Ma è chiaro che in questione non è tanto il diritto, quanto il fatto, o forse meglio lo strumento con il quale gli imbecilli esercitano il loro diritto: la rete. Eco ha infatti sostenuto che grazie alla rete lo scemo del villaggio è diventato «portatore di verità». Che grosso modo vuol dire: è lui che, oggi, fa opinione in rete. Lui che si inventa le cose più assurde; lui, il troll che infesta i commenti o crede alle storie più improbabili. Altro che avere un mondo nel cuore e non riuscire a esprimerlo con le parole, come cantava De André! Lo scemo adesso si esprime e come! Anzi: monopolizza la scena. E soprattutto non capisce, cioè non discrimina, prende per oro colato qualunque notizia circoli in rete, e ignora la differenza fra essere informati ed essere colti, sapere quello che si dice e sapere perché lo si dice. A decidere se un sito sia autorevole, affidabile, competente è il numero di accessi e condivisioni: la popolarità, insomma, che è un indice in cui gli imbecilli impongono la dura legge del numero.

A queste ragioni e preoccupazioni si possono però opporre almeno un paio di cose. La prima: non è vero che la quantità rovini necessariamente la qualità. Anzi Donald Sassoon ci ha scritto su un librone grosso così (chi mai lo leggerà? Non lo so, ma se siete bravi – ehm – potete riuscire a scaricarlo dalla rete). Tesi: già altre volte si sono rotte le cateratte dell’accesso, e i barbari sono entrati nel tempio della cultura. Con la stampa, ad esempio, con il disco, con la televisione. Non sono per questo finite né la letteratura, né la musica, né le arti visive. Piuttosto: sono cambiate. Oggi in metropolitana tutti ascoltano grazie a internet musichette orrende? Beh, prima non ascoltavano affatto.

Seconda obiezione: ma chi l’ha detto che i siti sono tutti uguali? Il fatto che notizie e conoscenze circolino per mille rivoli, ufficiali e non, mediate o disintermediate, non toglie che pure la rete, come i materassi di una volta, ha i suoi «punti di capitone», cioè luoghi in cui le cose si intrecciano, per i quali più o meno tutti passano, e che quindi finiscono con l’assumere una funzione quasi-istituzionale, di filtro o di raccordo. Persino la pagina di ricerca di Google, apparentemente bianca e vuota, la esercita e sarebbe più utile capire in che modo, piuttosto che rimanerne ignari.
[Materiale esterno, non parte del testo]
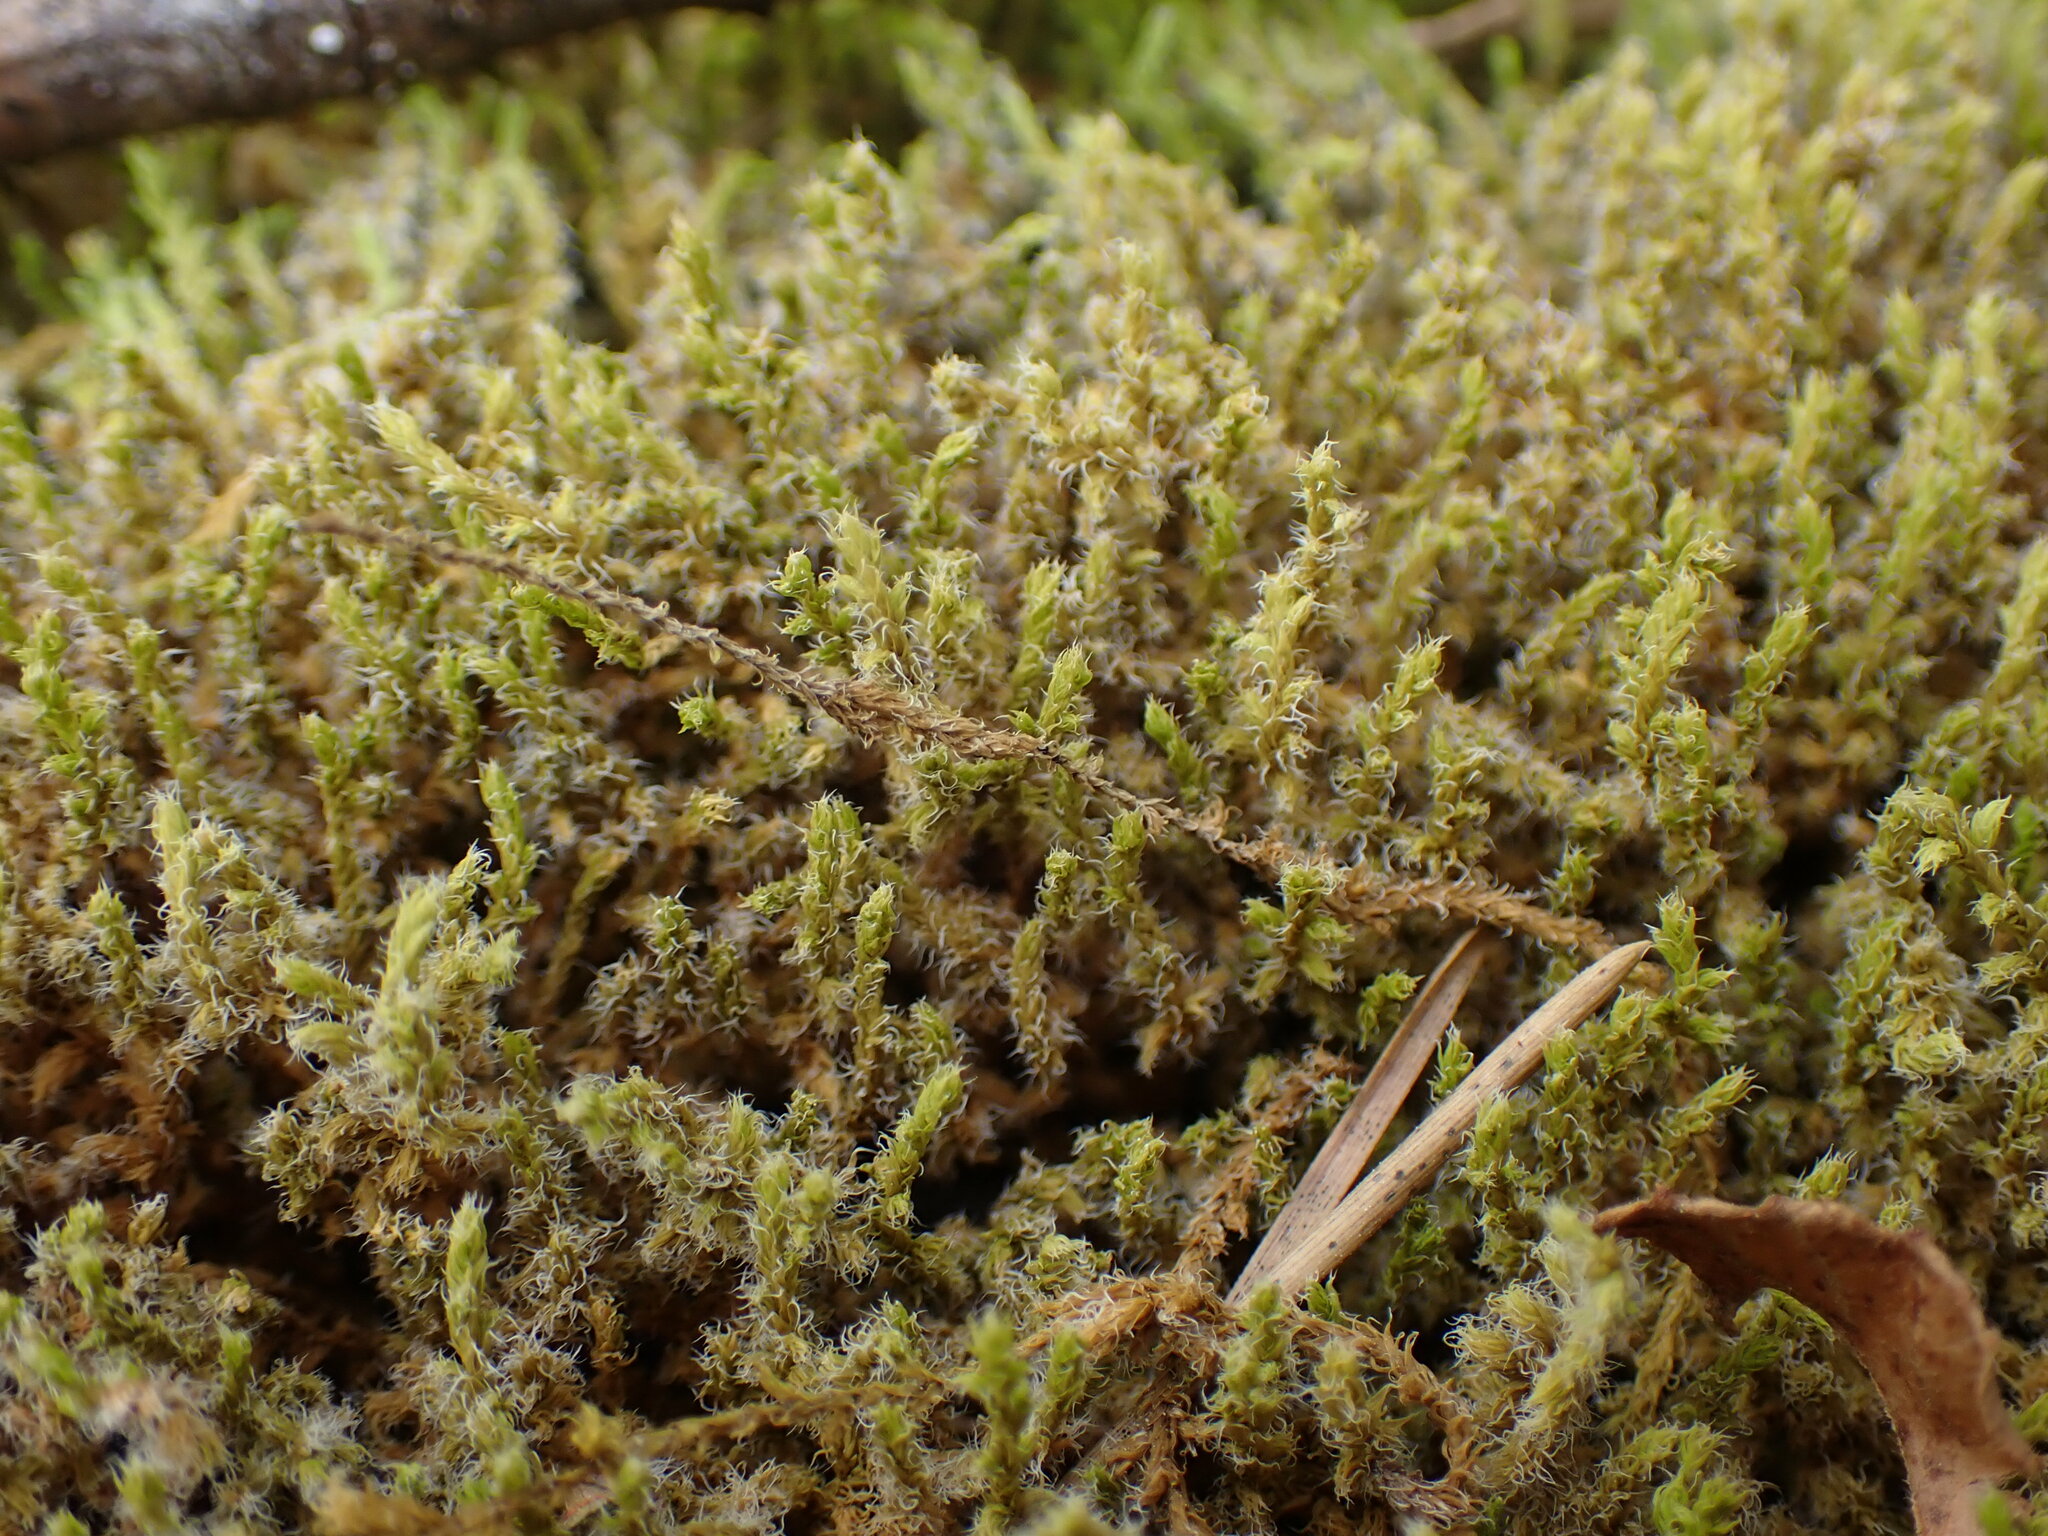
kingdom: Plantae
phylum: Bryophyta
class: Bryopsida
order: Grimmiales
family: Grimmiaceae
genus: Niphotrichum
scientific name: Niphotrichum elongatum
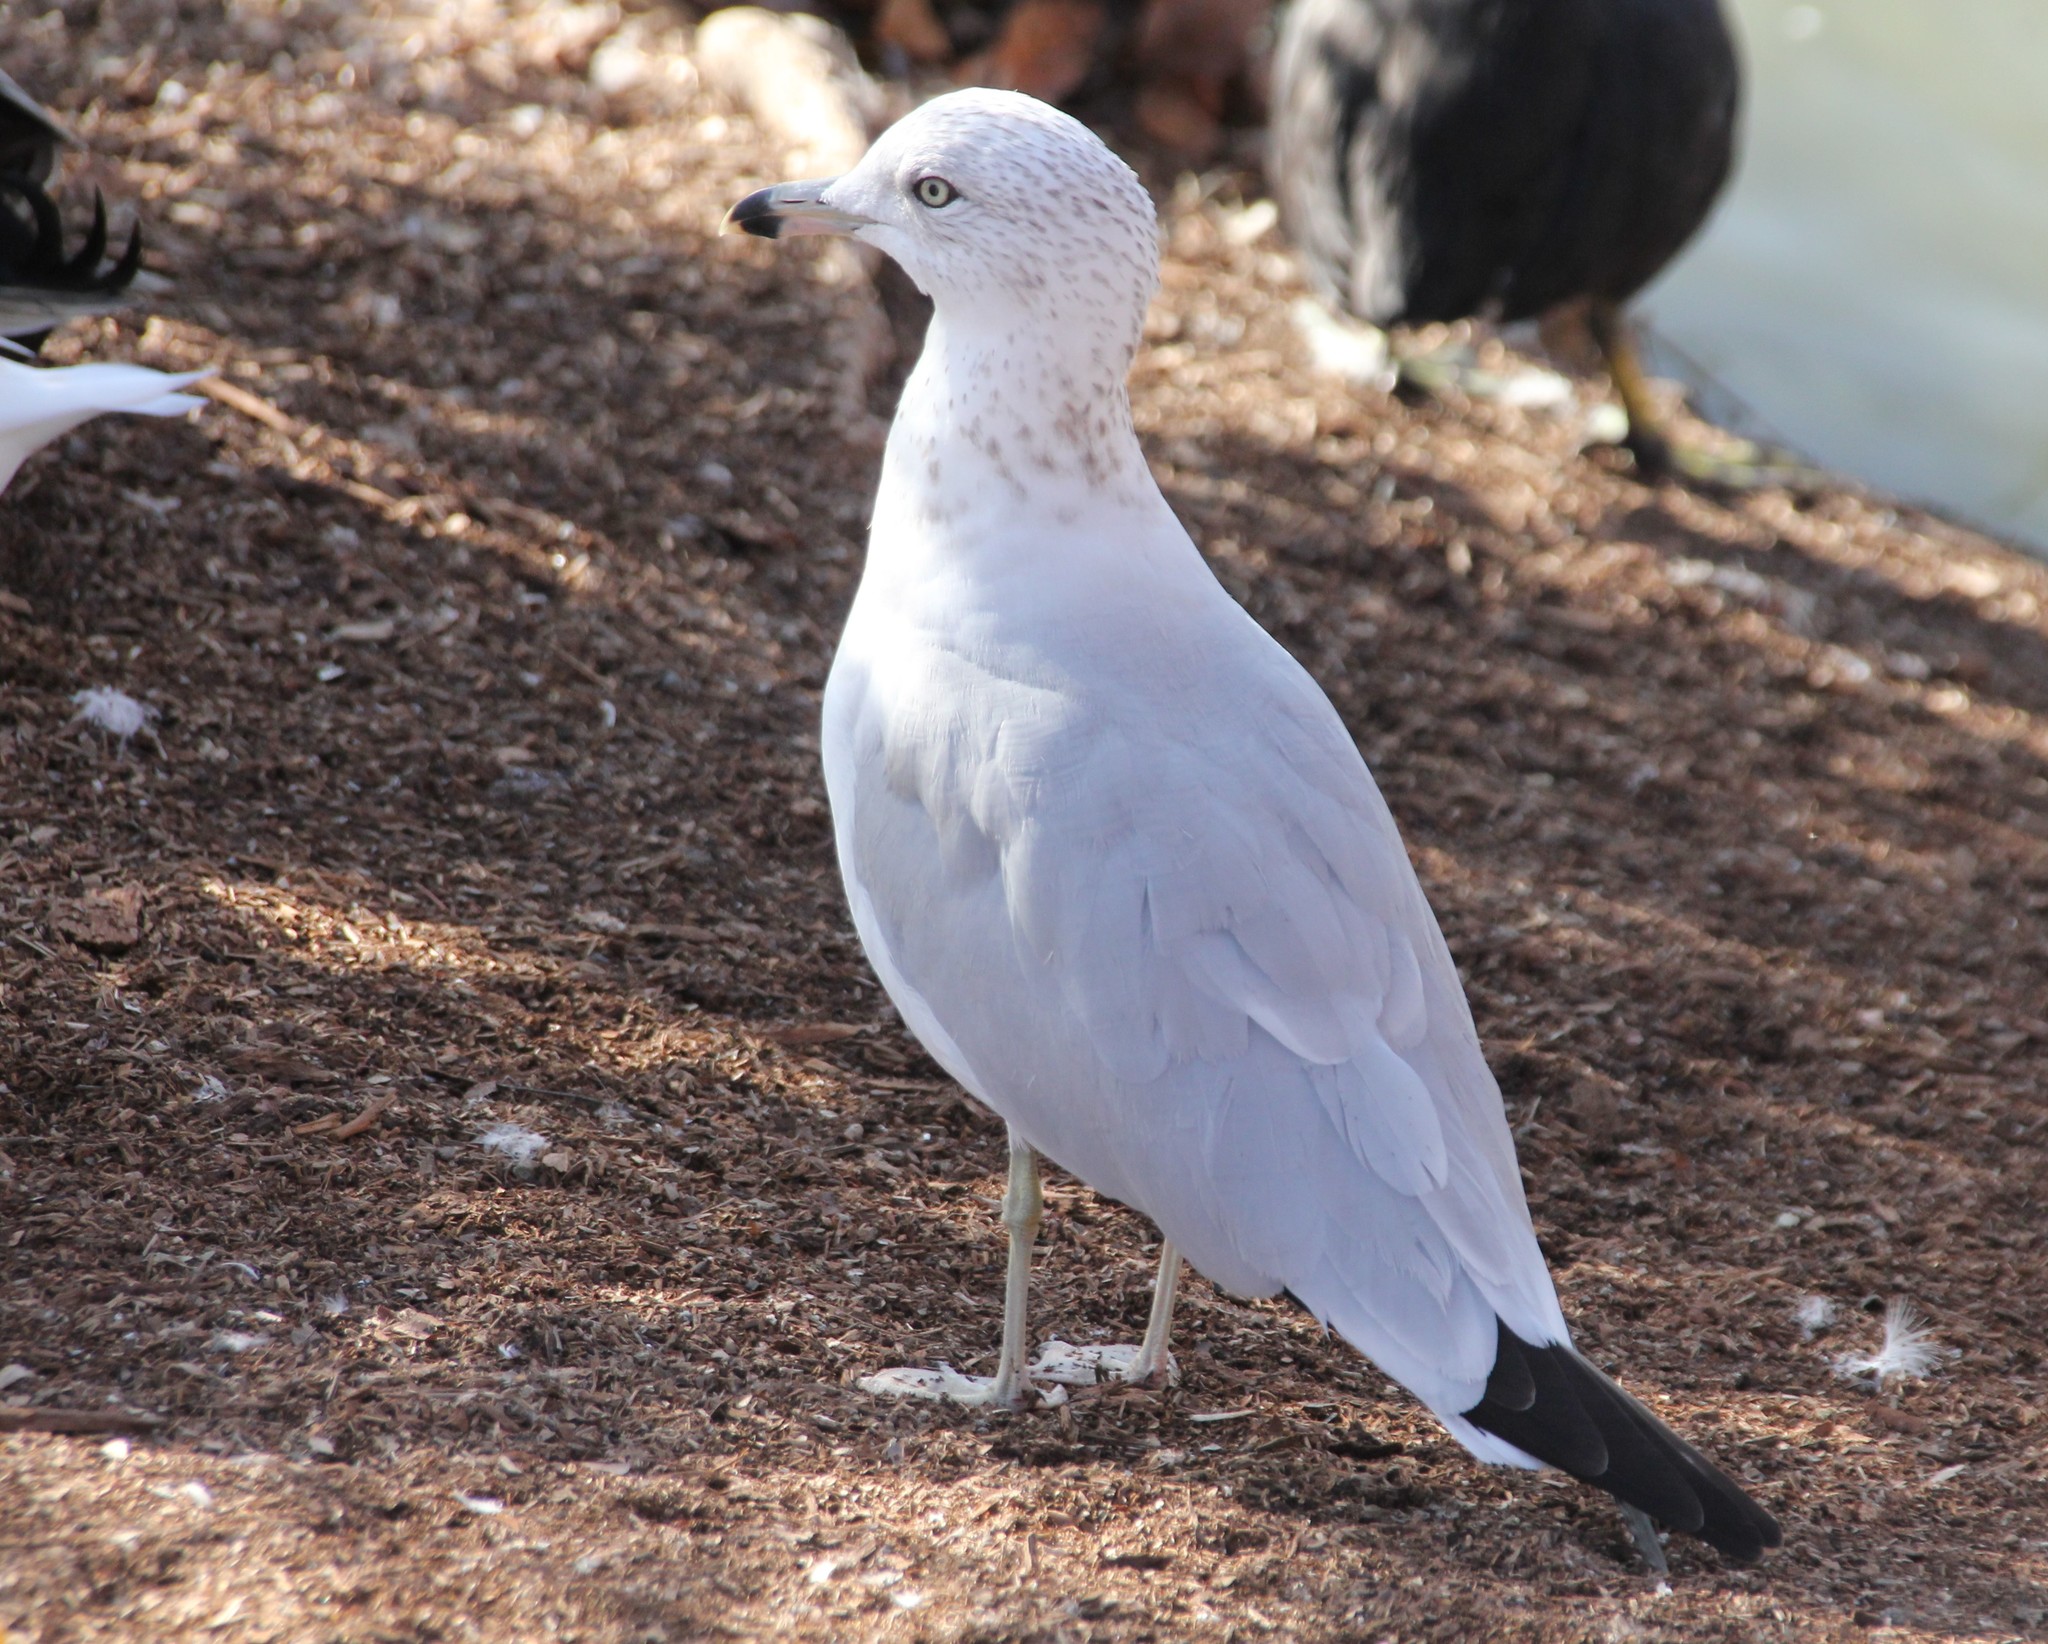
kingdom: Animalia
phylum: Chordata
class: Aves
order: Charadriiformes
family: Laridae
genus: Larus
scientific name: Larus delawarensis
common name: Ring-billed gull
Se dunque Eco, smettendo i panni apocalittici e integrandosi un po’ di più, esercitasse il suo spirito critico non in termini generici e approssimativi, ma guardando un po’ più da vicino le cose, e come davvero funzionano, l’imbecillità della rete non scomparirebbe, ma forse non gli risulterebbe più così insuperabile.